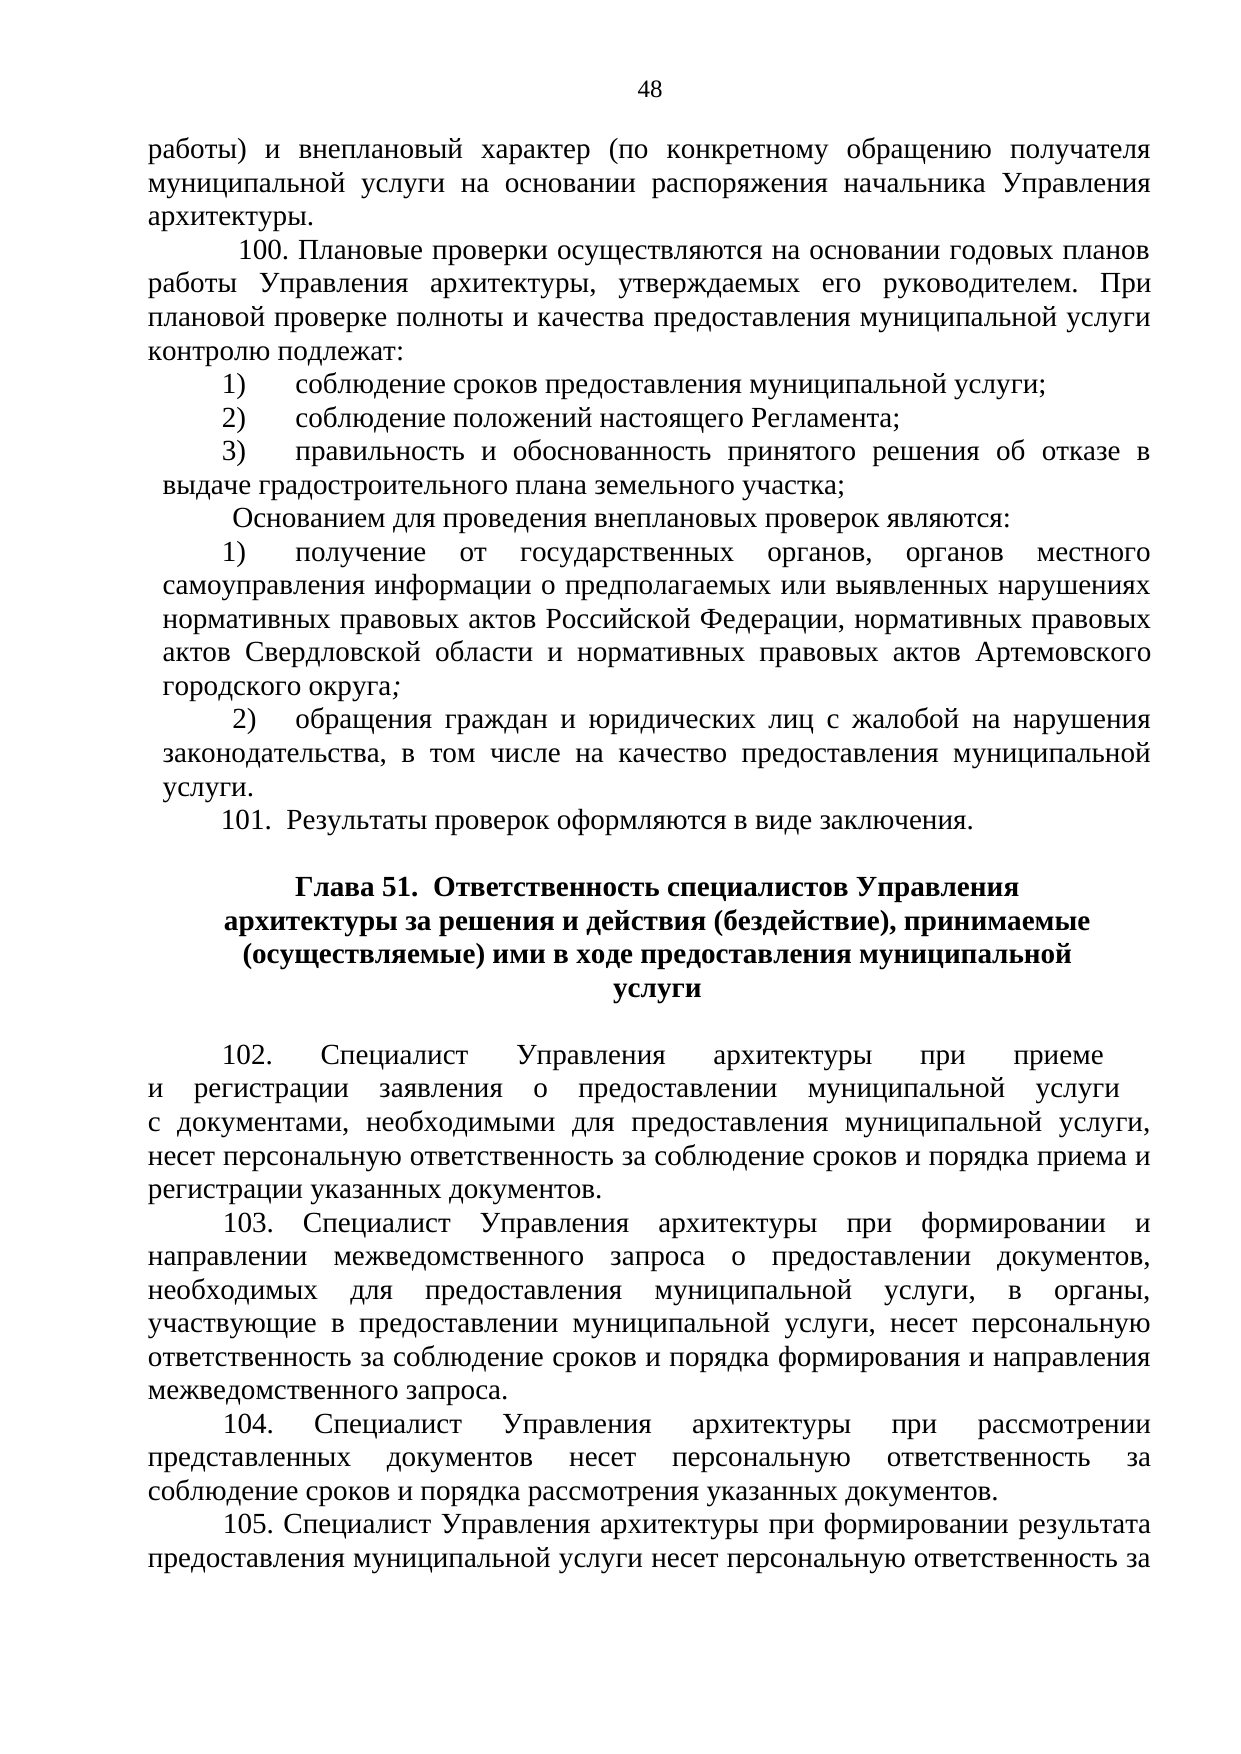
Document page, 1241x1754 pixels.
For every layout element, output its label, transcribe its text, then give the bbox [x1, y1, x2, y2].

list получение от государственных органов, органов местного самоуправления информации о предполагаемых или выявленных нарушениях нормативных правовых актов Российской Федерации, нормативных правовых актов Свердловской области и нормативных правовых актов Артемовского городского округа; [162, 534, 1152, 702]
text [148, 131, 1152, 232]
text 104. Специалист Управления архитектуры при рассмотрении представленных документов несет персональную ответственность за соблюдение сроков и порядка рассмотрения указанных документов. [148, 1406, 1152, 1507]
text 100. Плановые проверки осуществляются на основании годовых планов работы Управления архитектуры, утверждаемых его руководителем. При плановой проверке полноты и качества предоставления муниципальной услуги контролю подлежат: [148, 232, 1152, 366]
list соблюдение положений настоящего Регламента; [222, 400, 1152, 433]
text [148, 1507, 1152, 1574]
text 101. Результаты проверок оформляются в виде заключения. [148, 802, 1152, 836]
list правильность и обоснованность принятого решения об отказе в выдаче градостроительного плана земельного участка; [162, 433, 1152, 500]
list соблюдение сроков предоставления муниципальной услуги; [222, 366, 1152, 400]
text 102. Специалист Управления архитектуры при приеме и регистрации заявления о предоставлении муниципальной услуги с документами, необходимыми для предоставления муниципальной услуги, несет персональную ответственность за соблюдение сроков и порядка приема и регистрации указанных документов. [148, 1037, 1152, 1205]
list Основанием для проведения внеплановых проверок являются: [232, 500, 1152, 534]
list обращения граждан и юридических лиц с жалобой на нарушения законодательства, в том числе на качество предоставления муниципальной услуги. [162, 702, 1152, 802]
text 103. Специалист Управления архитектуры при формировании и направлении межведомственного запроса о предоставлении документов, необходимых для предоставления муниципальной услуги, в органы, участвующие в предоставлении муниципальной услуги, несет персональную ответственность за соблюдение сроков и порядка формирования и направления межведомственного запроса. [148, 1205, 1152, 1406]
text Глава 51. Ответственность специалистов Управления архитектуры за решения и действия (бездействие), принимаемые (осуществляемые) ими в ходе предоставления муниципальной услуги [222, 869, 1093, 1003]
___
### Action item
Search the records above for "указанных" and copy every line that has it.

### Response
text 104. Специалист Управления архитектуры при рассмотрении представленных документов несет персональную ответственность за соблюдение сроков и порядка рассмотрения указанных документов. [148, 1406, 1152, 1507]
text 102. Специалист Управления архитектуры при приеме и регистрации заявления о предоставлении муниципальной услуги с документами, необходимыми для предоставления муниципальной услуги, несет персональную ответственность за соблюдение сроков и порядка приема и регистрации указанных документов. [148, 1037, 1152, 1205]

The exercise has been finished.